1. Defining Ethereum 2.0
Ethereum 2.0 will introduce many new ideas and concepts. Therefore, in order to facilitate a better understanding of the following sections, the key definitions are presented in this first section to provide familiarisation with the Ethereum 2.0 vision and strategy. The concept of a PoS blockchain, the beacon chain and the transition from Ethereum 1.0 to Ethereum 2.0 are described first of all.
Currently, Ethereum 1.0 uses a proof-of-work (PoW) mechanism, in which the computer power or hashrate of miners determines the probability of becoming a block proposer. Ethereum 2.0 will switch to a proof-of-stake (PoS) mechanism, in which, instead of computer power, the block proposers will be selected according to their amount of tokens (stake). The total stake for the block proposer selection mechanism will consist of the sum of self-stake and the stake delegated from other token holders. The validators in PoS are equivalent to mining pools in PoW, and the staking tokens in PoS would be the equivalent to application-specific integrated circuits (ASICs) in PoW. The set of upgrades to the Ethereum 1.0 mainnet until Ethereum 2.0 is fully ready in two or three years is called “Ethereum 1.x”. In fact, until 2022, when Serenity phase 3 is expected to be completed, while both Ethereum 2.0 and 1.0 will run in parallel, Ethereum 1.0 will still be used for all transactions and for smart contract execution.

= = =

• The request
Continue the explanation of Ethereum 2.0 above, starting after its final sentence.

= = =

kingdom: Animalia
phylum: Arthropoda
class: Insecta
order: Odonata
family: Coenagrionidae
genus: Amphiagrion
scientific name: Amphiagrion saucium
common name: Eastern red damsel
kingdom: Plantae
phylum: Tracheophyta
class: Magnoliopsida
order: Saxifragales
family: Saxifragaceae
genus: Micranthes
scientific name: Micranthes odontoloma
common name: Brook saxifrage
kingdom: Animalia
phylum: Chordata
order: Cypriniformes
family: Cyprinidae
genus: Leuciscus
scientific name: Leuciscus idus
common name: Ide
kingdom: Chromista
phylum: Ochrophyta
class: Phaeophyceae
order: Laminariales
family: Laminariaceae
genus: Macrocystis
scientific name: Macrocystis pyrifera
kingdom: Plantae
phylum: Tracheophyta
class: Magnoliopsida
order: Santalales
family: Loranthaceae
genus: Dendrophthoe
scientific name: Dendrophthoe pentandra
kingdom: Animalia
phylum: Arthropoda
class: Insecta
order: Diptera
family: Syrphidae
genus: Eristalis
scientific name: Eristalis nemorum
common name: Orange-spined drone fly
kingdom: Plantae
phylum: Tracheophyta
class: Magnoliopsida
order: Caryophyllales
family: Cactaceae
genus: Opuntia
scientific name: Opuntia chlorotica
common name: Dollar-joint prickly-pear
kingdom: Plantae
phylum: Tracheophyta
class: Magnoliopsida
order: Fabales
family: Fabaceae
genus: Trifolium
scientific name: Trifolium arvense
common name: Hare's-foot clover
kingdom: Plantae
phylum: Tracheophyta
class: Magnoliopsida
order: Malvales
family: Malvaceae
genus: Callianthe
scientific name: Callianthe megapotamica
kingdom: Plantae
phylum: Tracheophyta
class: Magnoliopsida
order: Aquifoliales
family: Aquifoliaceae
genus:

= = =

• Written response
The beacon chain will be a new PoS blockchain that will run in parallel to Ethereum 1.0, and it will be the coordination layer of Ethereum 2.0. The beacon chain will not be created as a hard fork of Ethereum 1.0 because it will be an entirely new blockchain.
The key elements of the transition to Ethereum 2.0 will be the migration of both the ETH tokens and the state of the Ethereum 1.0 chain. ETH will be sent from the Ethereum 1.0 chain to Ethereum 2.0 gradually. It will not be possible to move back ETH back to Ethereum 1.0 after it has been sent to Ethereum 2.0. The state of Ethereum 1.0 will be moved to a shard of Ethereum 2.0, and this is expected to happen in 2021 during the Serenity phase 2 update.
Ethereum Improvement Proposals (EIPs)
Since Ethereum is an open-source project, any community member can propose new ideas for the protocol. These ideas describing improvements and standards for Ethereum are called “Ethereum Improvement Proposals“, or “EIPs”. EIPs are separated into three main categories called “Standard Track”, “Meta” and “Informational”. Meta EIPs consist of procedures, guidelines and changes to the decision-making process or the tools used in Ethereum development, but do not involve any changes to the Ethereum codebase. Informational EIPs are simple guidelines or information for the Ethereum community, which can be either followed or ignored.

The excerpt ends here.